I HAVE AN 1989 MB 190E WITH A 2.6 LTR ENGINE.

PROBLEM
CAR WONT START

PREVIOUS ISSUES WITH CAR
NONE RELATED TO THIS

MECH DIAGNOSIS
BAD IGNITION CONTROL MODULE

SUGGESTS REPLACING $1900 PART

I SAY NAY NAY

WHERE CAN I HAVE SOMEONE DIAGNOSE SUSPECTED FAULTY UNIT


THANK YOU IN ADVANCE











Quote:
Originally Posted by stevebfl
Intermittants are the worst of problems.

You state L5. Sitting at home this doesn't mean much to me and I can't remember what is the ignition trigger on your car. I can tell you it is not on the front of the motor unless its inside the distributor.

It is either an armature like inductor inside the distributor or a crank sensor on the flywheel. The sensor on the balancer was for an engine analyser that never made it to the US. It tracks timing and isn't part of engine controls.

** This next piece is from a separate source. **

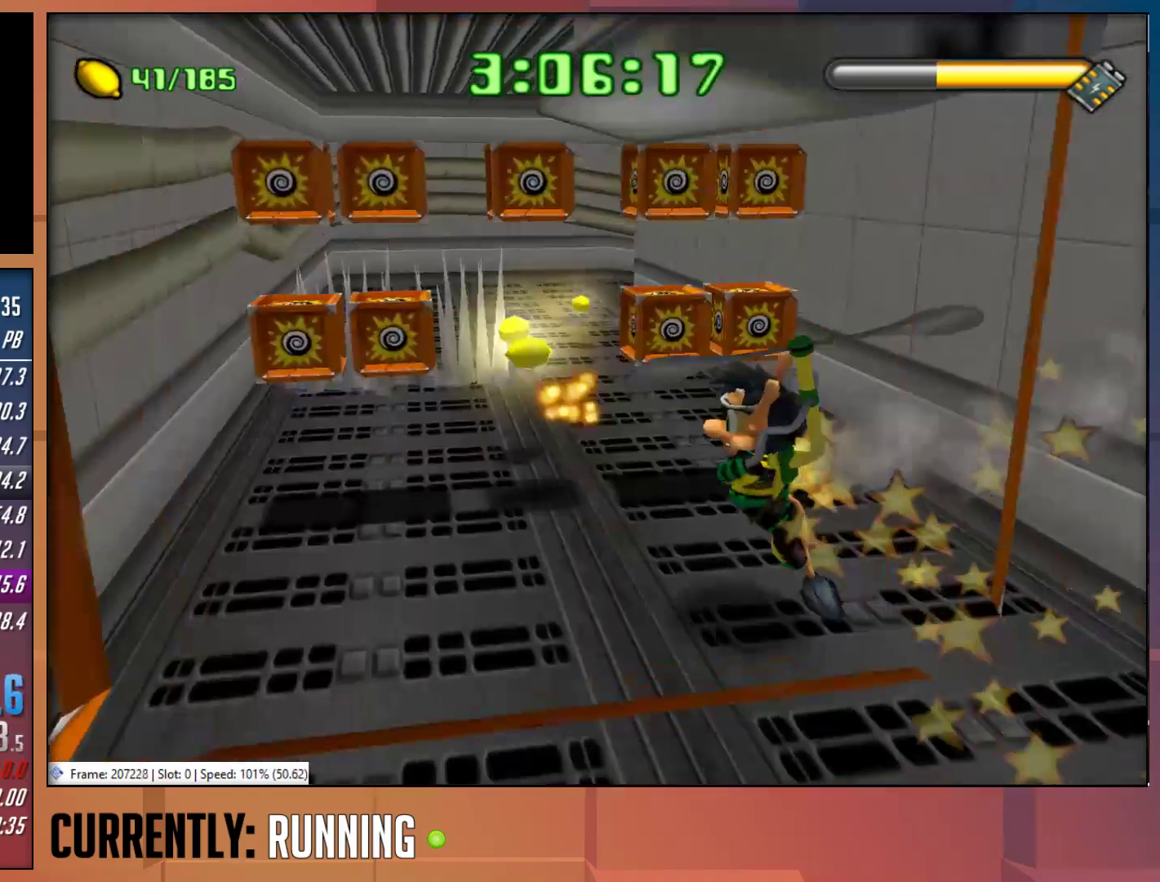
{"buttons": [], "left_stick": "up-right", "right_stick": "center", "events": [[50, "left_stick", "up-right"]]}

Looking at any of these devices with an ohm meter is not likely to find an intermittant. The signal needs to be monitored with a scope to tell whether the event is a result or the cause. RPMs logically drop when the engine stumbles or dies. I would probably use two channels and watch ignition primary on one and the engine speed signal on the other. I drive the car in snap shot mode and trigger it when the event occurs. This is adjustable but normally leaves me with a 30 second snap shot that starts 15 seconds before I trip it capturing the event for multiple reviews.

Even with proper tooling testing can be inconclusive on intermittants. This often becomes the worse source of customer irritation. They believe (I don't know why) that we should be able to test it. Well if it ain't broke it won't look broke; most times.

As much as I hate to say it, substitution is sometimes the only effective choice.